Diana rose and paced restlessly up and down before the fire. Enoch rose with her and stood leaning against the tree trunk, watching her with tragic eyes. Finally Diana said:
"I'm not clever at argument, but every woman has a right to fight for her mate. I insist that your reasons for not marrying are chimeras. And if I'm willing to risk marrying the man who may or may not be the son of Luigi's mistress, he should be willing to risk marrying me."
"But, you see, you do admit it's a risk!" exclaimed Enoch.
"No more a risk than marriage always is," declared Diana, with a smile that had no humor in it. "Enoch, let's not be cowardly. Let's 'set the slug horn dauntless to our lips.'"
Enoch covered his eyes with his hands. Cold sweat stood on his brow. All the ugly, menacing suggestions of thirty years crowded his answer to his lips.
"Diana, we must not!" he groaned.
Diana drew a quick breath, then said, "Enoch, I cannot submit tamely to such a decision. I have a friend in Boston who is one of the great psycho-analysts of the country. When I return to Washington in the spring I shall go to see him."
"God! Shall I never be able to bury Minetta Lane?" cried Enoch.
"Not until you dig the grave yourself, my dear! Yours has been a case for a mind specialist, all these years, not a detective. I, for one, refuse to let Minetta Lane ha
g ride me if it is possible to escape it." Suddenly she smiled again. "I'll admit I'm not at all Victorian in my attitude."
"You couldn't be anything that was not fine," returned Enoch sadly. "But I cannot bear to have you buoy yourself with false hopes."
"A drowning woman grasps at straws, I suppose," said Diana, a little brokenly. "Good night, my dearest," and Diana went into the tent, leaving Enoch to ponder heavily over the fire until the cold drove him to his blankets.
Breaking camp the next morning was dreary and arduous enough. Snow was still falling, the mules were recalcitrant and a bitter wind had piled drifts in every direction. The four travelers were in a subdued mood, although Enoch heartened himself considerably by urging Diana to remember that they had still to look forward to the trip down Bright Angel.
They floundered through the snow for two heavy hours before Diana looked back at Enoch to say,
"We're only a mile from the cabin now, Enoch!"

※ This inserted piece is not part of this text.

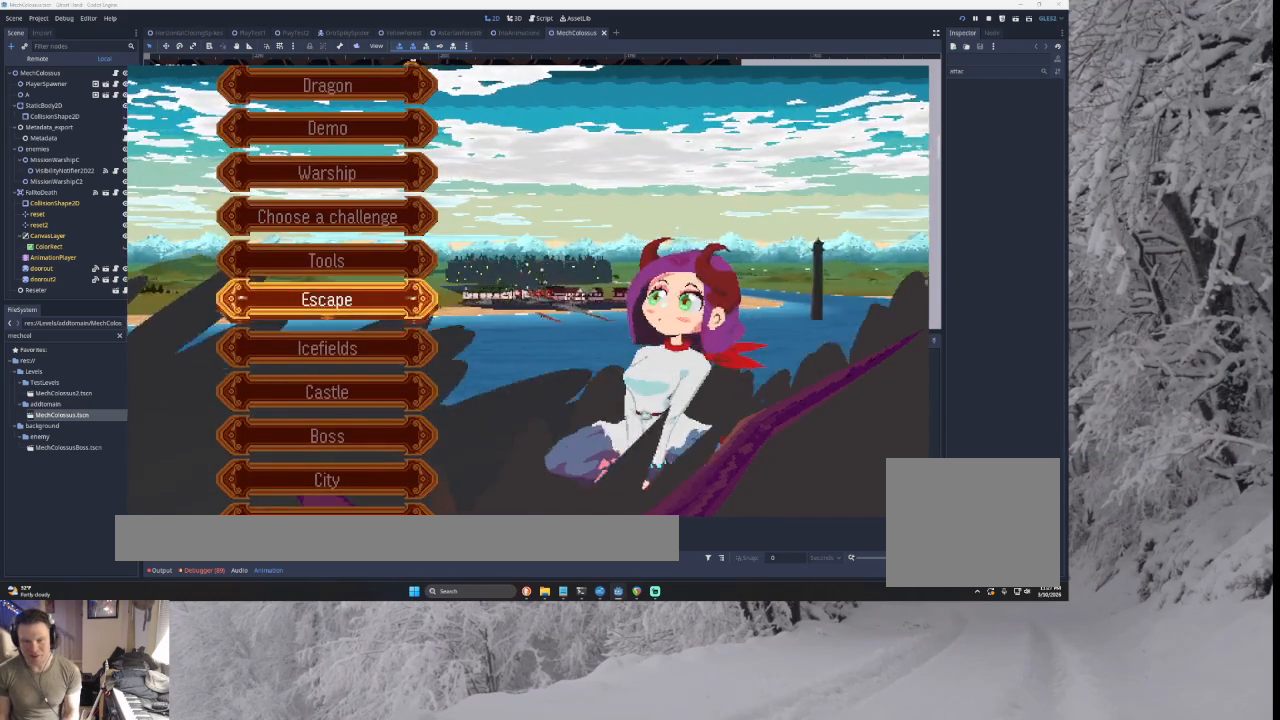
{"buttons": [], "left_stick": "center", "right_stick": "center", "events": [[100, "DPAD_DOWN", "down"], [167, "DPAD_DOWN", "up"], [267, "DPAD_DOWN", "down"], [367, "DPAD_DOWN", "up"]]}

"Only a mile!" exclaimed Enoch. "Diana, I wonder what your father will say when he sees me!"
"He thinks you are two thousand miles from here!" laughed Diana. "We'll see what he will say."
"And so," murmured Enoch to himself, "any perfect journey is ended."
* * *
BOOK IV
THE PHANTASM DESTROYED
CHAPTER XV
THE FIRING LINE AGAIN
"When I shall have given you up, Diana, I shall love my own solitude as never before. For you will dwell there and he who has lovely thoughts is never lonely."--_Enoch's Diary_.
The cabin was built of cedar logs. Frank had added to it as necessity arose or his means permitted, and it sprawled pleasantly under the pines, as if it belonged there and enjoyed being there. Na-che gave her peculiar, far-carrying call, some moments before the cabin came into view, and when the little cavalcade jingled up to the door, it was wide open, a ruddy faced, white-haired man standing before it.
"Hello, Diana!" he shouted. "Where in seven thunders have you been! You're a week late!"